Types of Music Therapy
Within the domain of music therapy also, there are different kinds – let’s try and understand what these are!
- Background Music Therapy: Background music therapy is a form of therapy in which music is heard for an average of 8 to 12 hours per day as part of a hospital routine. It is transmitted via audiotapes and radio. The aim of this therapy is to create a calm environment amid the chaos in the hospital.
- Contemplative Music: Contemplative music therapy helps patients appreciate the significance of music and art in general. Before music is played for patients, they are given a biography of the composer and other details about the music. This may be administered in a group setting or individually. This facilitates the uncovering of morbid experiences, termed communicative music therapy, and causes emotional enlivenment, termed reactive musical therapy.
- Combined Music: In combined music therapy, music therapy is used in conjunction with other therapeutic procedures. In this type, it calls for the patient to select musical compositions that enhance the therapeutic outcomes and suit the patient. Sometimes in this form of music therapy, hypnosis is conducted while the subject listens to the music.

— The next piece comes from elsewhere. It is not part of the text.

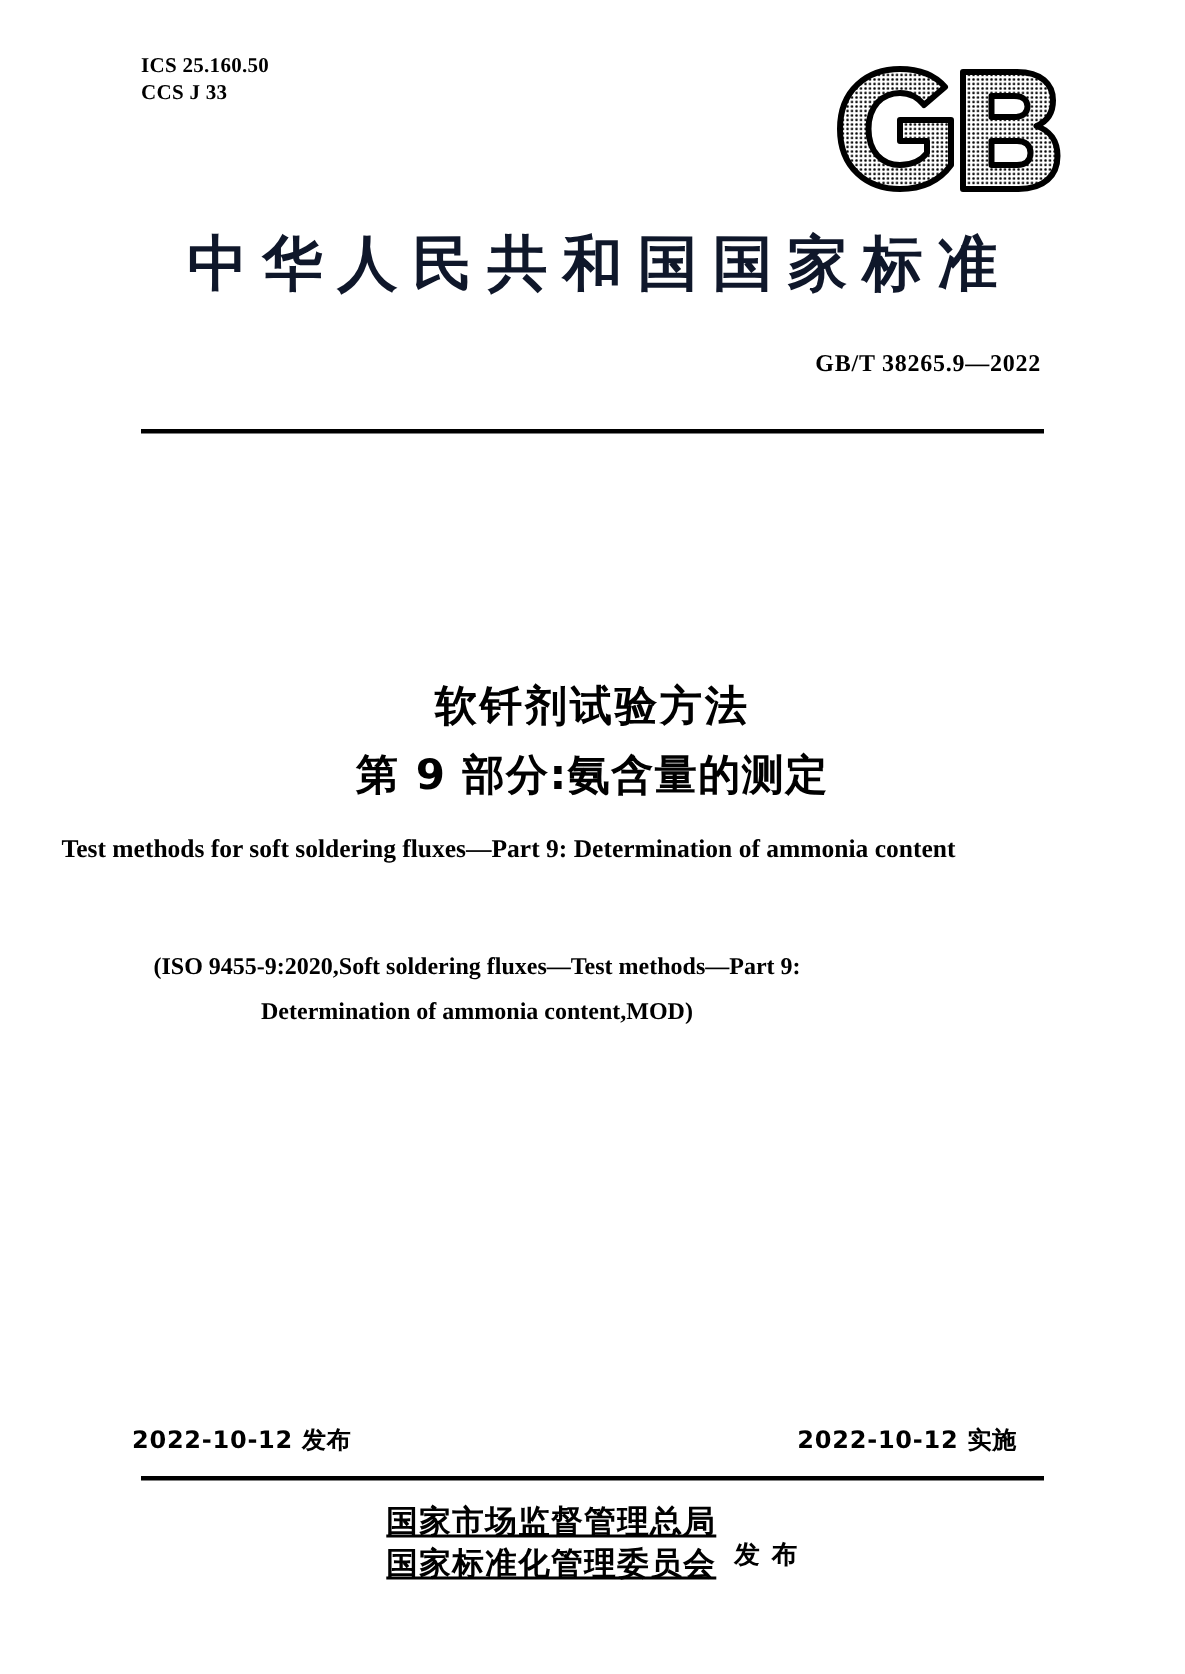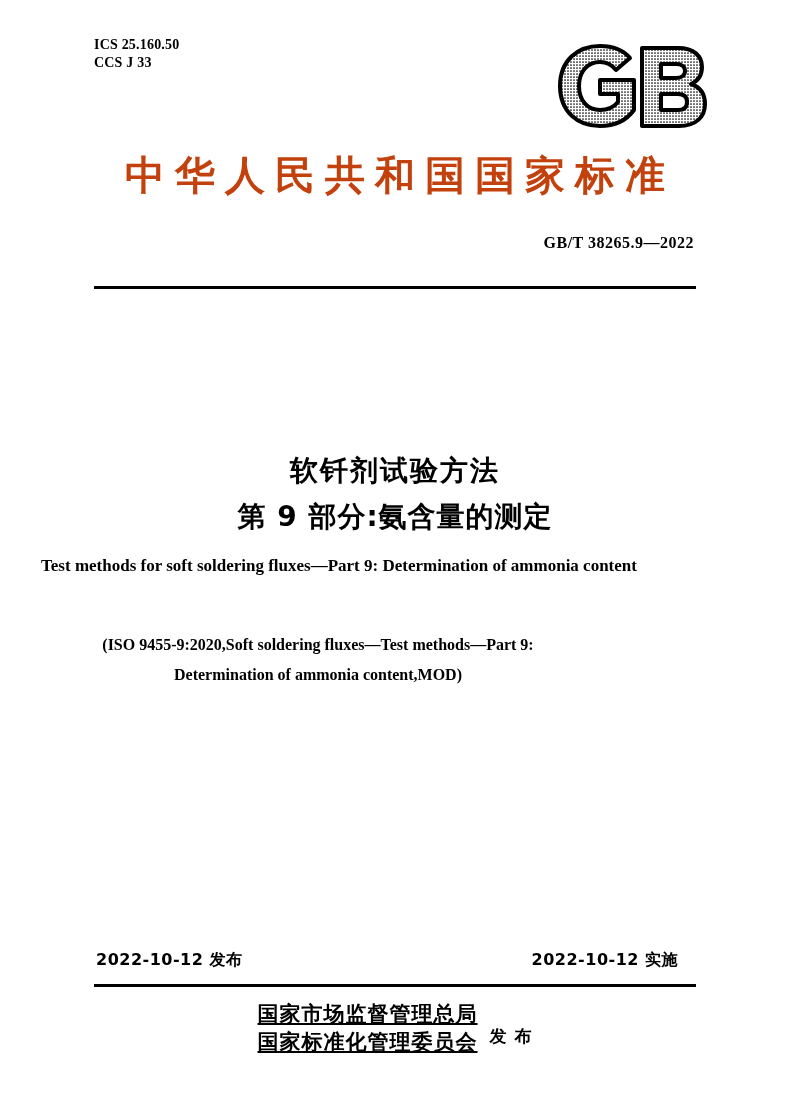"中华人民共和国国家标准" .nat-title { color: #c2410c -> #0f172a }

This form of music therapy has been used in combination with cerebral electro sleep therapy and behavior therapy methods such as autogenic training.
- Executive Music: Executive music therapy consists of individual or group singing and playing musical instruments. Patients with long hospital stays are the best candidates for this form of therapy. It strengthens patients' self-confidence and their feelings of worth among others. Executive music therapy can be incorporated into the occupational therapy routine.
- Creative Music: In creative music therapy, patients write songs, compose music, and play instruments as a form of catharsis. Grief over a deceased loved one, oppression, and repressed feelings and fears often are well expressed in music and song.